California clears Verizon's $20 billion acquisition of Frontier
California regulators approved Verizon's roughly $20 billion buy of Frontier, clearing the way to close with service, consumer and workforce conditions.

California’s Public Utilities Commission unanimously approved Verizon Communications’ roughly $20 billion acquisition of Frontier Communications, removing the last major state-level hurdle and clearing a path for the companies to close the deal on Jan. 20, 2026. The commission adopted the decision after Verizon agreed to a package of network-deployment, consumer-assistance and workforce and procurement conditions intended to preserve service in rural areas and protect low-income consumers.
Verizon reached agreement in September 2024 to buy Frontier for about $9.6 billion in cash and to assume roughly $10 billion of Frontier debt, putting the combined transaction value near $20 billion. Federal approvals were obtained earlier; the CPUC pushed for a decision before the Justice Department’s approval window expires on Feb. 13 to avoid reopening a lengthy antitrust review. With the unanimous vote of all five commissioners, the companies said they expect the transaction to close on Jan. 20, subject to administrative closing steps.
The CPUC’s order requires several specific commitments in California. Verizon must deploy broadband across locations served by 88 rural wire centers, a requirement the company opposed in draft form but for which the final order incorporated revisions requested by Verizon intended to reduce the cost burden. The company also committed to invest in 75,000 new fiber locations in the state and to construct 25 new wireless towers to expand service in rural communities. A draft version of the order described a target of 100 Mbps down and 20 Mbps up for locations served by the 88 wire centers within five years, a metric Verizon argued would be unrealistic in extremely remote areas; the final adopted decision contains ordering paragraphs that implement specific obligations.
Consumer protections in the approval require Verizon to provide free broadband service to many low-income households in California for at least 10 years, a condition aimed at preventing loss of access for vulnerable customers during network transitions. The CPUC also extracted workforce and procurement commitments after Verizon informed federal regulators it would end certain internal diversity, equity and inclusion programs. The commission’s conditions call for recruiting pipelines aimed at underrepresented groups, periodic meetings with state officials on procurement and retention, retention of Frontier’s small-business accelerator for five years, and quarterly employee satisfaction surveys that include inclusion-related questions.

Verizon said the combination will strengthen its product set and geographic reach.

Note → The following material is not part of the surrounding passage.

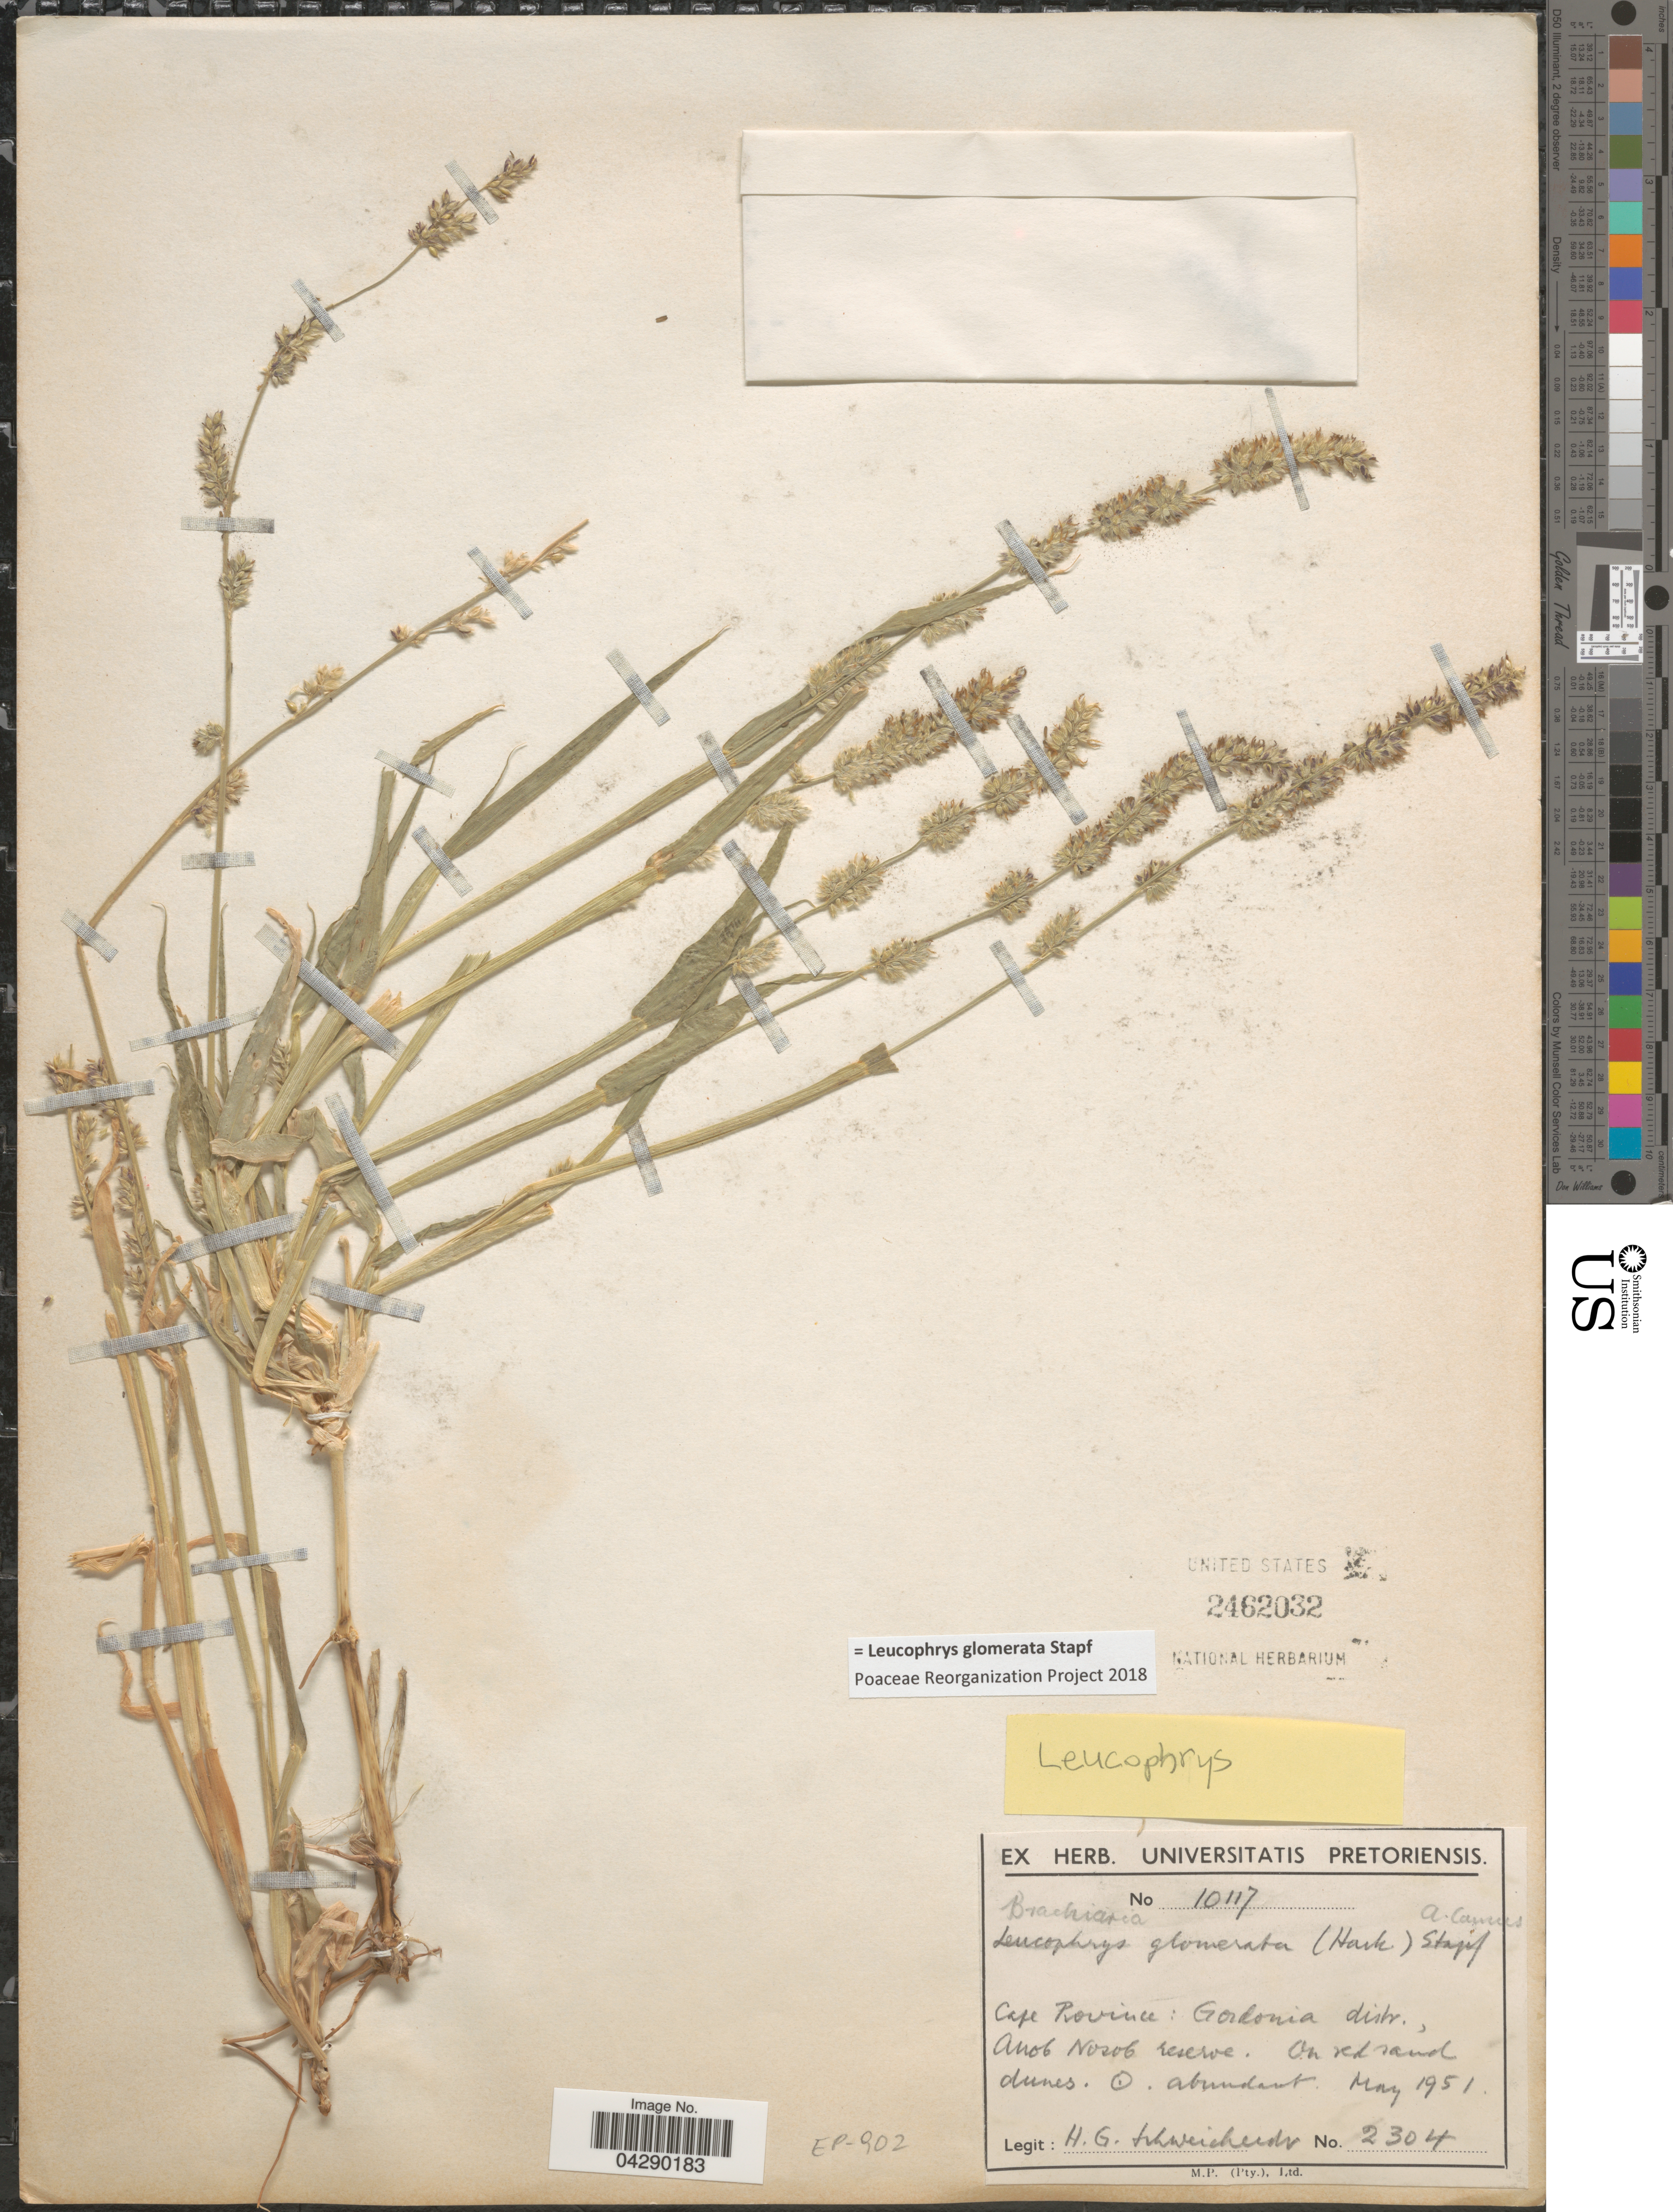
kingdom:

In company comments Chief Executive Dan Schulman said, "uniquely positioned to offer our customers the best combined mobility and fiber experience for mobile, home internet, and other essential services across a significantly expanded footprint." Verizon has said it plans to upgrade Frontier’s network across roughly 25 states and to deploy fiber to one million or more U.S. homes annually; the combined assets are expected to expand fiber passings to nearly 30 million homes and businesses across 31 states and Washington, D.C.
The transaction will also carry immediate market mechanics: Frontier common stock was scheduled to trade for the last time on Jan. 16 and to be delisted, and Verizon plans to discuss the deal’s financial impact on its Jan. 30 earnings call. Regulators framed the CPUC conditions as protections to balance the deal’s market benefits with public-interest obligations for rural service, consumer access and workforce diversity.